PROVIDED RECORDS:
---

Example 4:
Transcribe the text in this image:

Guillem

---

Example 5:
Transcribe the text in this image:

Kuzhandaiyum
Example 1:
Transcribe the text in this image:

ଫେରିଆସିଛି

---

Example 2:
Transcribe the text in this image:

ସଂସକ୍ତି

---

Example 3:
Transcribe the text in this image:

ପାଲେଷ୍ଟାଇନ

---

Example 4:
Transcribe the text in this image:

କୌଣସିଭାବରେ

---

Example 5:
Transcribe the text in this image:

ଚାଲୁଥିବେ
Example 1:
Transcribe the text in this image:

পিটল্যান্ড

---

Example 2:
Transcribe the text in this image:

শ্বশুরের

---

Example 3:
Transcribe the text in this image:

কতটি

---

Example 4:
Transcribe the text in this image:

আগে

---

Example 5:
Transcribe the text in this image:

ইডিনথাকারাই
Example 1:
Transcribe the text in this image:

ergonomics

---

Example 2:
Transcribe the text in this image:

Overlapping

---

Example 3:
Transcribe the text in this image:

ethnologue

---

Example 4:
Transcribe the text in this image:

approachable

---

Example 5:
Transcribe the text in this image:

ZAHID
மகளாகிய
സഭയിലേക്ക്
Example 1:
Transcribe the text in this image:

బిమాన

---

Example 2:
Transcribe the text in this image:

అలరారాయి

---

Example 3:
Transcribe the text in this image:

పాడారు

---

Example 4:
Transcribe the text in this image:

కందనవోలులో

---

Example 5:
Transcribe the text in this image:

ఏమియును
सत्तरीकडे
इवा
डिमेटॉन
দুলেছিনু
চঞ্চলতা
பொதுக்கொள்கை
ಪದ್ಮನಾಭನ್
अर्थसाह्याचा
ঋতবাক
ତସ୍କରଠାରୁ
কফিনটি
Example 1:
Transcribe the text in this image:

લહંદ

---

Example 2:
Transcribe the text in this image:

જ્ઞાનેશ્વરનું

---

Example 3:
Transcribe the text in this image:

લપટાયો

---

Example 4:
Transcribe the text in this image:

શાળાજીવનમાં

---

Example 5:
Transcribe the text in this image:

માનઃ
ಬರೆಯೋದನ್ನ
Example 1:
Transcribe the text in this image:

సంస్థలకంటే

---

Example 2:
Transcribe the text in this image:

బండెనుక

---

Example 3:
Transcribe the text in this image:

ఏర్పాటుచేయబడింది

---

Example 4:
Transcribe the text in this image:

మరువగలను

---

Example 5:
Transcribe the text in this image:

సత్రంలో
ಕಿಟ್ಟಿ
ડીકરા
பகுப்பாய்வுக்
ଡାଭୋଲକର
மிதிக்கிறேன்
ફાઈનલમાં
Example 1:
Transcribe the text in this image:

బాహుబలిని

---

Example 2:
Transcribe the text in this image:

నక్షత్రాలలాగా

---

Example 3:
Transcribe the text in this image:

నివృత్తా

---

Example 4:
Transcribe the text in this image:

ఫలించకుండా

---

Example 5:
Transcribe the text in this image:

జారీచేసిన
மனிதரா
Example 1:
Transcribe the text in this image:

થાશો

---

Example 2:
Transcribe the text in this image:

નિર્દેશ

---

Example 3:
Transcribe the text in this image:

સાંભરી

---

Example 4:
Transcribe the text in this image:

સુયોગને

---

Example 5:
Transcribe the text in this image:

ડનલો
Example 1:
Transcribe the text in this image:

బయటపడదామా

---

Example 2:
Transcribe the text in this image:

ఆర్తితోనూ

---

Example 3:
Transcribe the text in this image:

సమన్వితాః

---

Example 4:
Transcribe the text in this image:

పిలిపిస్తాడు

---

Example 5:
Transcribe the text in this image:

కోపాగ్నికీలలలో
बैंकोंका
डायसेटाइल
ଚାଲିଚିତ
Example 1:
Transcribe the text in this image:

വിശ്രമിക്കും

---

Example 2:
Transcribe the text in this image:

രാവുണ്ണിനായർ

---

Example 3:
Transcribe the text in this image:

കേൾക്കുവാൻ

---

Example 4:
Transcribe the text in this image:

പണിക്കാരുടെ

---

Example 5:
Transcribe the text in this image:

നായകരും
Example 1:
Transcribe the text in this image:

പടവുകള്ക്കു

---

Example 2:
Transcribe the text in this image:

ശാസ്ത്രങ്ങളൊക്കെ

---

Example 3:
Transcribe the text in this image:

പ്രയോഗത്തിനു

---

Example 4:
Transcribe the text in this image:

TASK BRIEF: Return the listing above in its entirety, word for word.

SOLVED PROBLEM:
---

Example 4:
Transcribe the text in this image:

Guillem

---

Example 5:
Transcribe the text in this image:

Kuzhandaiyum
Example 1:
Transcribe the text in this image:

ଫେରିଆସିଛି

---

Example 2:
Transcribe the text in this image:

ସଂସକ୍ତି

---

Example 3:
Transcribe the text in this image:

ପାଲେଷ୍ଟାଇନ

---

Example 4:
Transcribe the text in this image:

କୌଣସିଭାବରେ

---

Example 5:
Transcribe the text in this image:

ଚାଲୁଥିବେ
Example 1:
Transcribe the text in this image:

পিটল্যান্ড

---

Example 2:
Transcribe the text in this image:

শ্বশুরের

---

Example 3:
Transcribe the text in this image:

কতটি

---

Example 4:
Transcribe the text in this image:

আগে

---

Example 5:
Transcribe the text in this image:

ইডিনথাকারাই
Example 1:
Transcribe the text in this image:

ergonomics

---

Example 2:
Transcribe the text in this image:

Overlapping

---

Example 3:
Transcribe the text in this image:

ethnologue

---

Example 4:
Transcribe the text in this image:

approachable

---

Example 5:
Transcribe the text in this image:

ZAHID
மகளாகிய
സഭയിലേക്ക്
Example 1:
Transcribe the text in this image:

బిమాన

---

Example 2:
Transcribe the text in this image:

అలరారాయి

---

Example 3:
Transcribe the text in this image:

పాడారు

---

Example 4:
Transcribe the text in this image:

కందనవోలులో

---

Example 5:
Transcribe the text in this image:

ఏమియును
सत्तरीकडे
इवा
डिमेटॉन
দুলেছিনু
চঞ্চলতা
பொதுக்கொள்கை
ಪದ್ಮನಾಭನ್
अर्थसाह्याचा
ঋতবাক
ତସ୍କରଠାରୁ
কফিনটি
Example 1:
Transcribe the text in this image:

લહંદ

---

Example 2:
Transcribe the text in this image:

જ્ઞાનેશ્વરનું

---

Example 3:
Transcribe the text in this image:

લપટાયો

---

Example 4:
Transcribe the text in this image:

શાળાજીવનમાં

---

Example 5:
Transcribe the text in this image:

માનઃ
ಬರೆಯೋದನ್ನ
Example 1:
Transcribe the text in this image:

సంస్థలకంటే

---

Example 2:
Transcribe the text in this image:

బండెనుక

---

Example 3:
Transcribe the text in this image:

ఏర్పాటుచేయబడింది

---

Example 4:
Transcribe the text in this image:

మరువగలను

---

Example 5:
Transcribe the text in this image:

సత్రంలో
ಕಿಟ್ಟಿ
ડીકરા
பகுப்பாய்வுக்
ଡାଭୋଲକର
மிதிக்கிறேன்
ફાઈનલમાં
Example 1:
Transcribe the text in this image:

బాహుబలిని

---

Example 2:
Transcribe the text in this image:

నక్షత్రాలలాగా

---

Example 3:
Transcribe the text in this image:

నివృత్తా

---

Example 4:
Transcribe the text in this image:

ఫలించకుండా

---

Example 5:
Transcribe the text in this image:

జారీచేసిన
மனிதரா
Example 1:
Transcribe the text in this image:

થાશો

---

Example 2:
Transcribe the text in this image:

નિર્દેશ

---

Example 3:
Transcribe the text in this image:

સાંભરી

---

Example 4:
Transcribe the text in this image:

સુયોગને

---

Example 5:
Transcribe the text in this image:

ડનલો
Example 1:
Transcribe the text in this image:

బయటపడదామా

---

Example 2:
Transcribe the text in this image:

ఆర్తితోనూ

---

Example 3:
Transcribe the text in this image:

సమన్వితాః

---

Example 4:
Transcribe the text in this image:

పిలిపిస్తాడు

---

Example 5:
Transcribe the text in this image:

కోపాగ్నికీలలలో
बैंकोंका
डायसेटाइल
ଚାଲିଚିତ
Example 1:
Transcribe the text in this image:

വിശ്രമിക്കും

---

Example 2:
Transcribe the text in this image:

രാവുണ്ണിനായർ

---

Example 3:
Transcribe the text in this image:

കേൾക്കുവാൻ

---

Example 4:
Transcribe the text in this image:

പണിക്കാരുടെ

---

Example 5:
Transcribe the text in this image:

നായകരും
Example 1:
Transcribe the text in this image:

പടവുകള്ക്കു

---

Example 2:
Transcribe the text in this image:

ശാസ്ത്രങ്ങളൊക്കെ

---

Example 3:
Transcribe the text in this image:

പ്രയോഗത്തിനു

---

Example 4:
Transcribe the text in this image:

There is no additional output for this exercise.